Please translate this sentence from the court order below into Spanish: "Pro se Plaintiff Johnathan A. Fuller (“Plaintiff”) is a prisoner of the State of North Carolina currently incarcerated at Mountain View Correctional Institution in Spruce Pine, North Carolina."
── Text section ──
Opinion
21-cv-00348-MR
01-03-2022
JOHNATHAN A. FULLER, et al., Plaintiff, v. R. HONEYCUTT, et al., Defendants.
ORDER
Martin Reidinger Chief United States District Judge
THIS MATTER is before the Court on initial review of Plaintiff's Complaint [Doc. 1], filed under 42 U.S.C. § 1983. See 28 U.S.C. §§ 1915(e) and 1915A. Plaintiff is proceeding in forma pauperis. [Docs. 2, 6].
I. BACKGROUND
Pro se Plaintiff Johnathan A. Fuller (“Plaintiff”) is a prisoner of the State of North Carolina currently incarcerated at Mountain View Correctional Institution in Spruce Pine, North Carolina. On November 29, 2021, he filed this action on behalf of himself and seven other inmate Plaintiffs, pursuant to 42 U.S.C. § 1983, against fourteen officers and employees of Avery/Mitchell Correctional Institution (AMCI), Plaintiff's previous place of incarceration, as well as the North Carolina Department of Public Safety (NCDPS); Todd Ishee, identified as the NCDPS Commissioner; and Erik Hooks, identified as the NCDPS Secretary. [Doc.1]. The AMCI officer Defendants include R. Honeycutt, Superintendent; James Waldroop, Unit Manager; Landon Browning, Assistant Unit Manager; FNU Lamm, identified as a caseworker; FNU Watson, Captain; FNU Grindstaff, Captain; FNU Penland, Lieutenant; FNU Korger, Captain; FNU Farthing, Captain; FNU Boyle, Captain; FNU Jones, Sergeant; FNU Hudgins, Unit Manager; FNU McMahan, Correctional Officer; and FNU Banks, Correctional Officer. [Id. at 1-2, 10].
Only Plaintiff has signed the Complaint in this matter [see Doc. 1 at 5] and none of the other putative Plaintiffs have filed Applications to Proceed Without Prepayment of Fees and Costs.
───
── Data extract ──
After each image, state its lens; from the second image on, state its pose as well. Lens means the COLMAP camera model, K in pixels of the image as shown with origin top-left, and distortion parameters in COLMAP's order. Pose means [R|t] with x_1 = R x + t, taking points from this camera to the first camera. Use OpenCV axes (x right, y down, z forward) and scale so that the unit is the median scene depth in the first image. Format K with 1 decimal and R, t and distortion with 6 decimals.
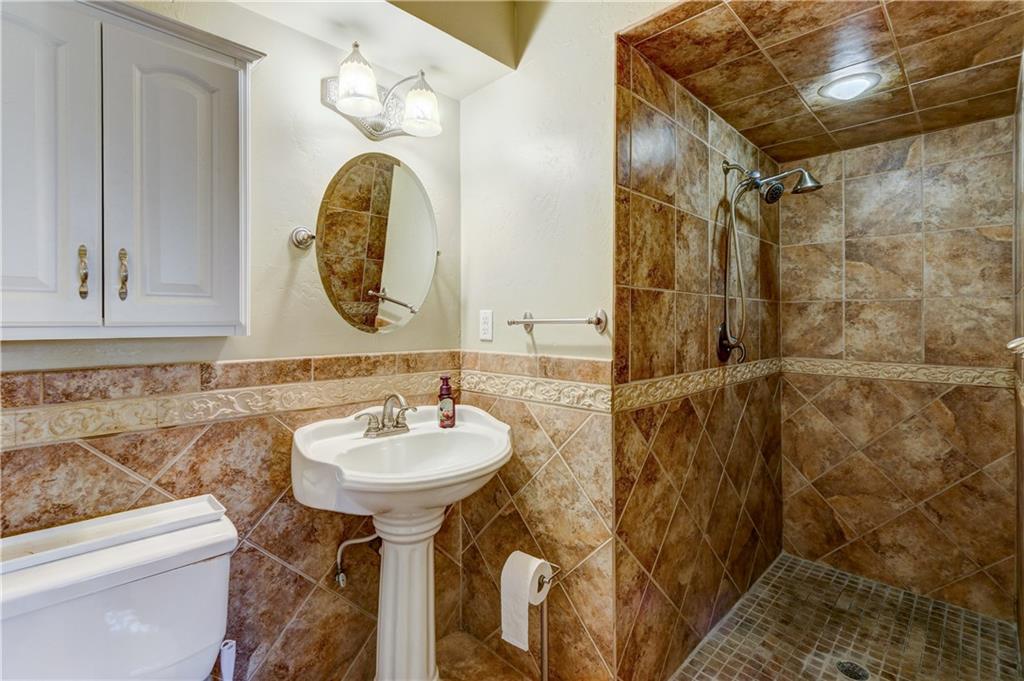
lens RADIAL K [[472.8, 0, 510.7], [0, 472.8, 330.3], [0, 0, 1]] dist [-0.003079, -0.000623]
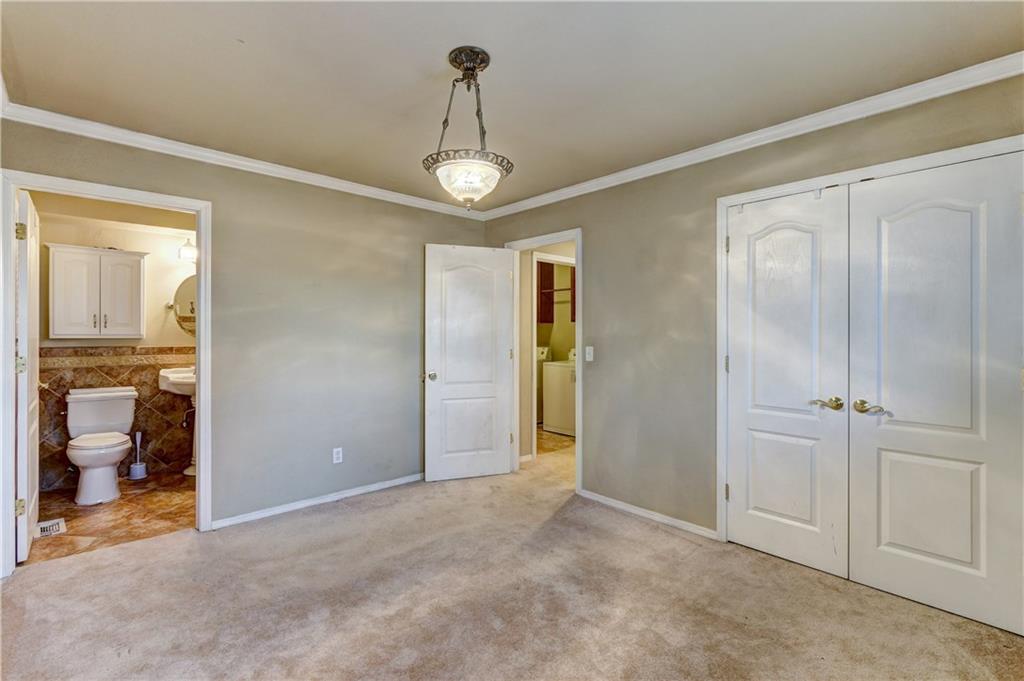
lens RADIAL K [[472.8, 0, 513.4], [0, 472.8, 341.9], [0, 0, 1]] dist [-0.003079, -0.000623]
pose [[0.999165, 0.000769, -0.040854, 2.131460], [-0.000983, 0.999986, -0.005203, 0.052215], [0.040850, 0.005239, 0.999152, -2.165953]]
───
── Data extract ──
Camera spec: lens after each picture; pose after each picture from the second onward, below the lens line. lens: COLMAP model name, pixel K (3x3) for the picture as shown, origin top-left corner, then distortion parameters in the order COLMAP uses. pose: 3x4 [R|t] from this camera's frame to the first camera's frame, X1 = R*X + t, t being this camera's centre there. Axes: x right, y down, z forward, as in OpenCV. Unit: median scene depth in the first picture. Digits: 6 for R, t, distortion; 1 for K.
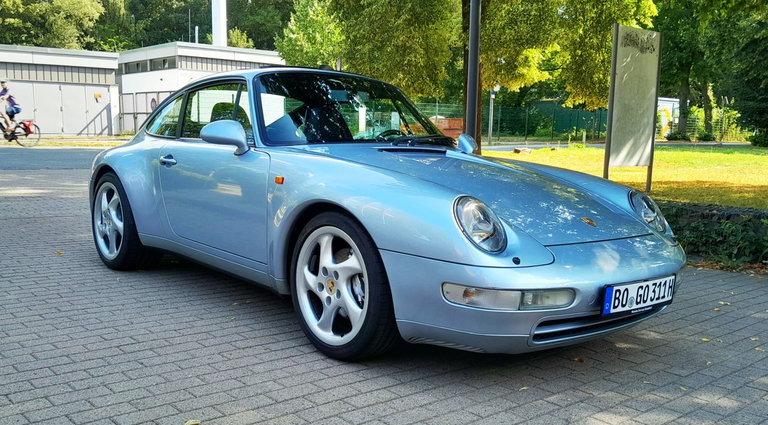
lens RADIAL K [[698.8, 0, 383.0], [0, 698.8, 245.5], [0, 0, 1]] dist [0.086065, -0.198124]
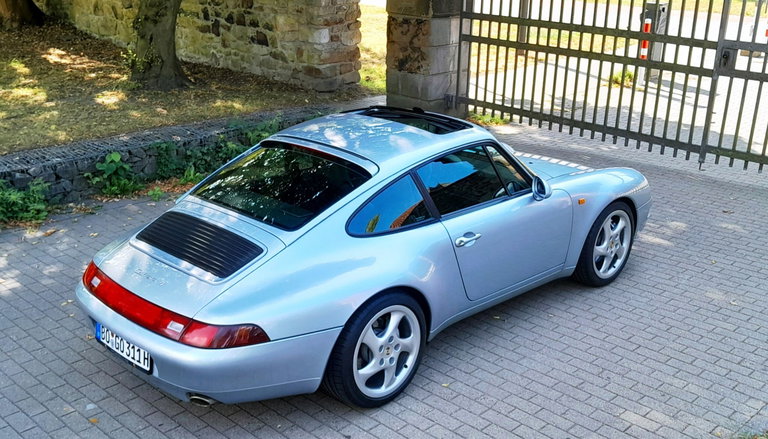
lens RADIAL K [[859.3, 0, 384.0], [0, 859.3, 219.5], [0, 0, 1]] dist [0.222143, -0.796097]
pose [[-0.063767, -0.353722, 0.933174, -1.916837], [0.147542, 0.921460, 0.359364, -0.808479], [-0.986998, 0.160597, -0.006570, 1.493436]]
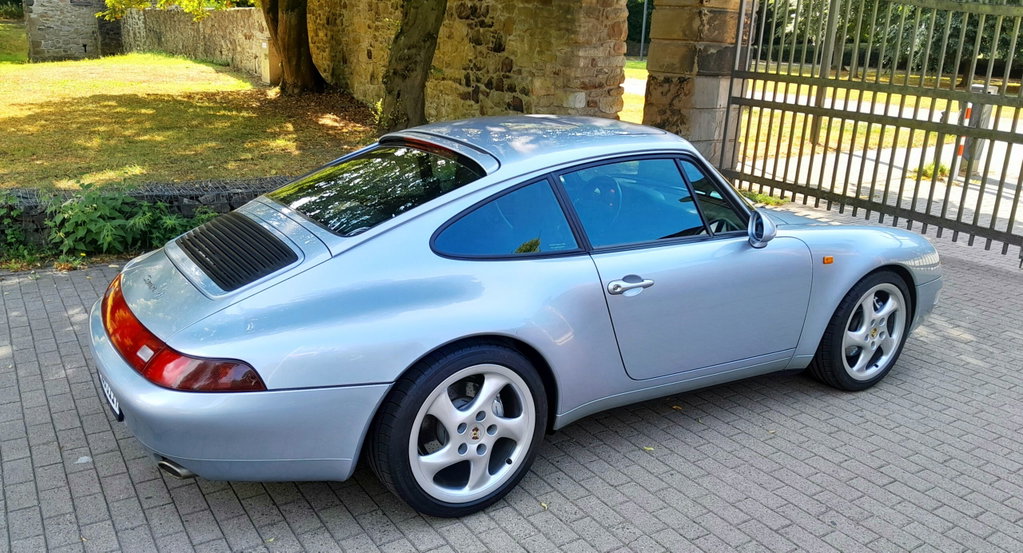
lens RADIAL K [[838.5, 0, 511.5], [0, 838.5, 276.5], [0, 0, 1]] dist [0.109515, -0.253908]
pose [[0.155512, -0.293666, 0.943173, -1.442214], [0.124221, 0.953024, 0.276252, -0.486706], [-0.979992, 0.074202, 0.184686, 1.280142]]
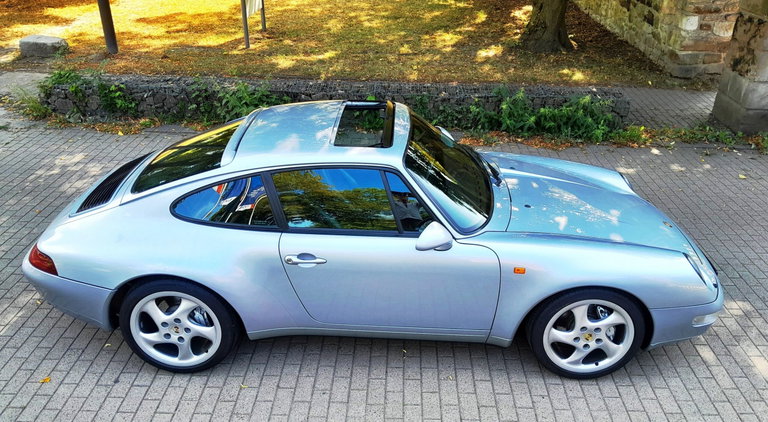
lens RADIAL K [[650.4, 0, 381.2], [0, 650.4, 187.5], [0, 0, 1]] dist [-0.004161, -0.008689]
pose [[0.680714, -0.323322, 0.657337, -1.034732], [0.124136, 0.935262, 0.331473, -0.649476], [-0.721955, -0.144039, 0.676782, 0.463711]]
───
Task result:
El demandante Johnathan A. Fuller, quien actúa en su propio nombre («el Demandante»), es un recluso del Estado de Carolina del Norte actualmente encarcelado en la Institución Correccional Mountain View, en Spruce Pine, Carolina del Norte.